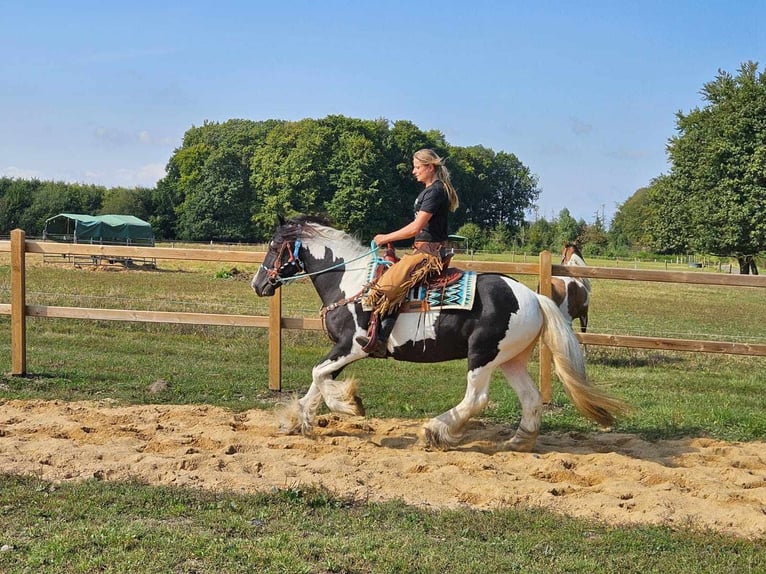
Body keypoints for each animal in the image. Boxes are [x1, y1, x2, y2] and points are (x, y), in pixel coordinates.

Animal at [252, 214, 624, 452]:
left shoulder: (353, 345)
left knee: (477, 398)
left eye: (272, 246)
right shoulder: (343, 351)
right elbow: (319, 380)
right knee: (530, 399)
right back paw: (517, 441)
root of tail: (533, 297)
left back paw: (435, 431)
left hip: (482, 356)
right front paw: (298, 420)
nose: (258, 285)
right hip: (510, 359)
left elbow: (318, 375)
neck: (350, 281)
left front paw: (350, 405)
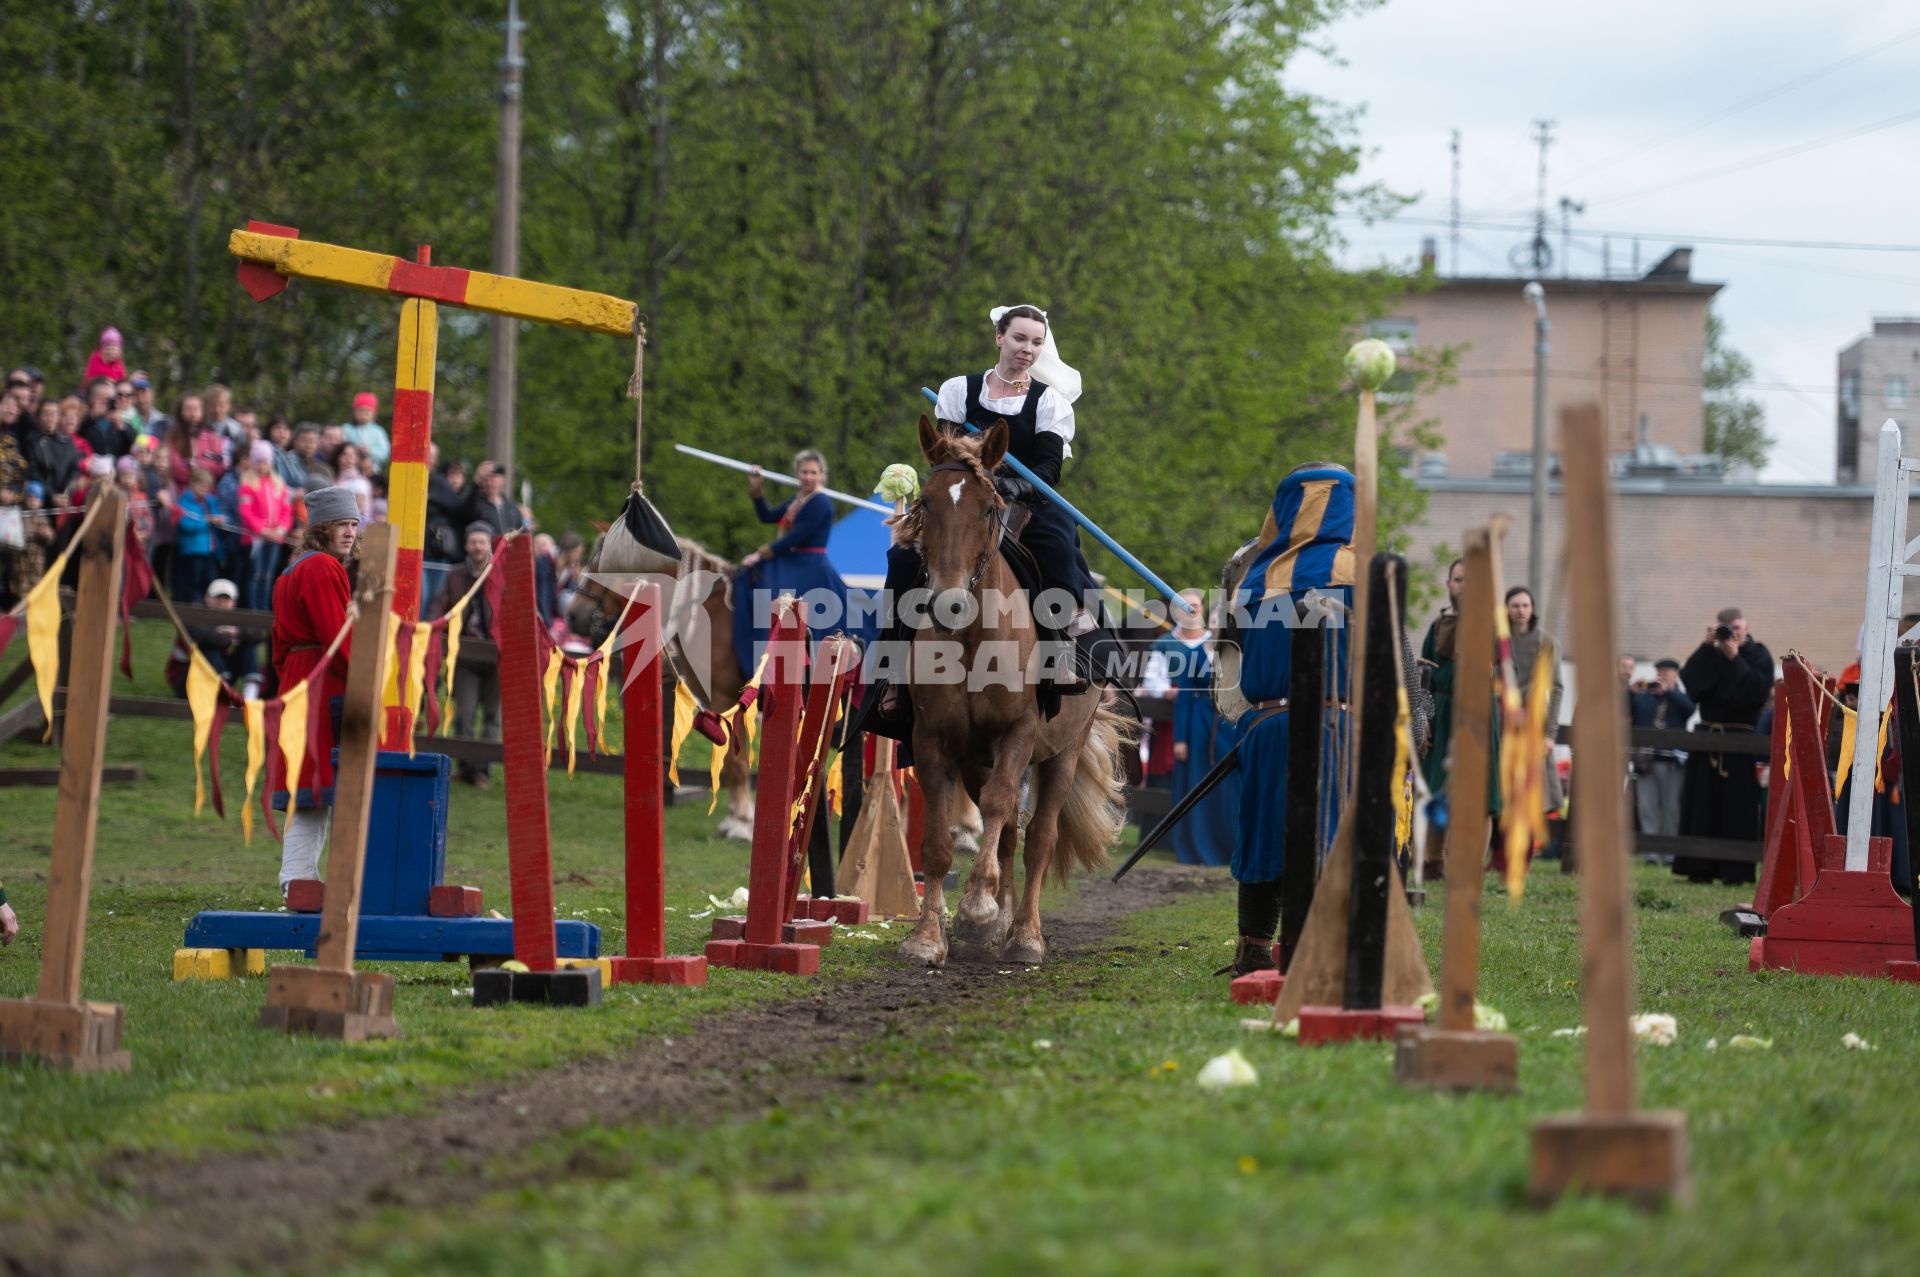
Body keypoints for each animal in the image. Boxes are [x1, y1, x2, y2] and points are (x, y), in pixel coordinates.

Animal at [894, 418, 1128, 967]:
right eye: (926, 503)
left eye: (988, 508)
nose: (949, 604)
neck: (974, 641)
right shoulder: (932, 741)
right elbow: (938, 841)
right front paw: (928, 938)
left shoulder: (1018, 735)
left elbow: (1004, 808)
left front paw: (976, 909)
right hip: (978, 760)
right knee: (1006, 836)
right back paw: (1000, 924)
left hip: (1062, 751)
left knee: (1038, 837)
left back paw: (1023, 935)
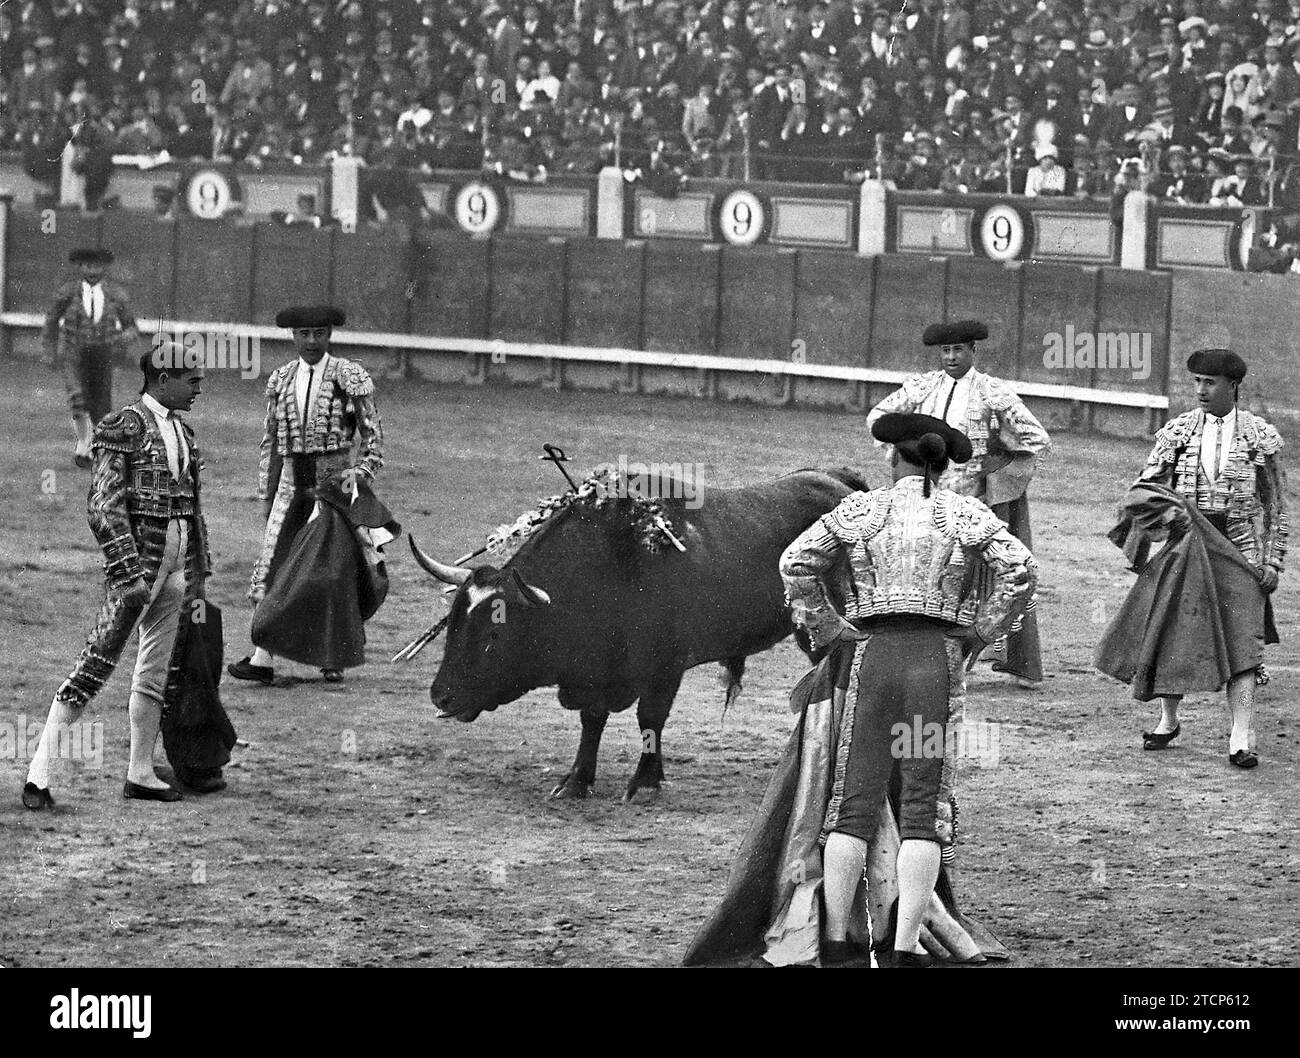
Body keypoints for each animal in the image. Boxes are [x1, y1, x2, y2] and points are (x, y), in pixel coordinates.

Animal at [410, 470, 868, 805]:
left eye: (493, 633)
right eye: (453, 624)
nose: (441, 695)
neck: (610, 569)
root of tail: (841, 482)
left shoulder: (665, 669)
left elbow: (650, 719)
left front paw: (645, 782)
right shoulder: (597, 673)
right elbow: (592, 720)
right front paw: (577, 780)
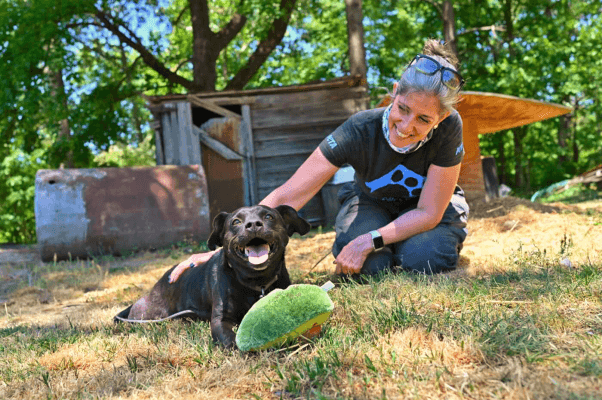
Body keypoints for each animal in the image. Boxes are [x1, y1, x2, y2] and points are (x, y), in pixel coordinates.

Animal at [113, 205, 310, 348]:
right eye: (236, 221)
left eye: (269, 217)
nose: (253, 224)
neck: (255, 282)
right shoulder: (220, 320)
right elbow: (231, 340)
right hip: (149, 315)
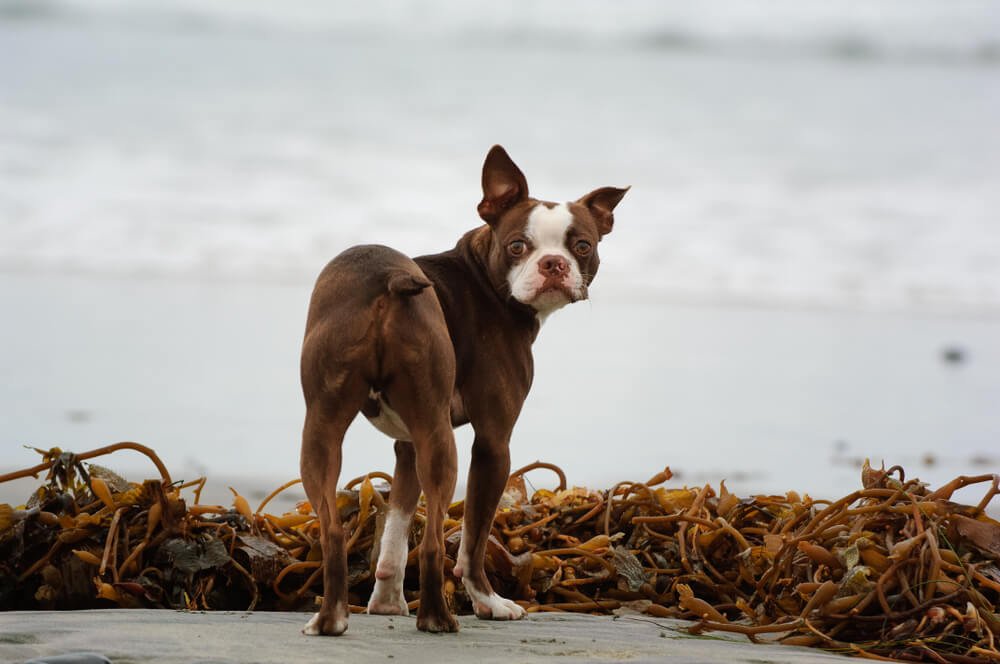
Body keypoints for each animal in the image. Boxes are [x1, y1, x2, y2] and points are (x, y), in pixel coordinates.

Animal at [298, 145, 624, 632]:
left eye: (582, 246)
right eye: (517, 246)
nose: (554, 264)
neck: (485, 279)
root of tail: (386, 281)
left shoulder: (407, 445)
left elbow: (397, 522)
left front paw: (387, 600)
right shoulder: (493, 442)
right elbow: (473, 537)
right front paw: (490, 602)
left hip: (324, 426)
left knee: (333, 527)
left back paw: (330, 619)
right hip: (442, 442)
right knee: (436, 539)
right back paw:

========

- **WHAT THE TASK REQUIRES**: Go down the entries above from the line containing "left elbow: (318, 375)" to the line containing "right shoulder: (932, 741)" and write out each line exactly, leaving pictures out.

- **REPLY**:
left elbow: (318, 375)
neck: (350, 281)
left front paw: (350, 405)
Body keypoints for each animal in the image. Boxes are [x1, y1, x2, y2] and points are (x, y), in pixel coordinates.

Animal at [894, 418, 1128, 967]:
right eye: (926, 503)
left eye: (988, 508)
nose: (949, 604)
neck: (974, 641)
right shoulder: (932, 741)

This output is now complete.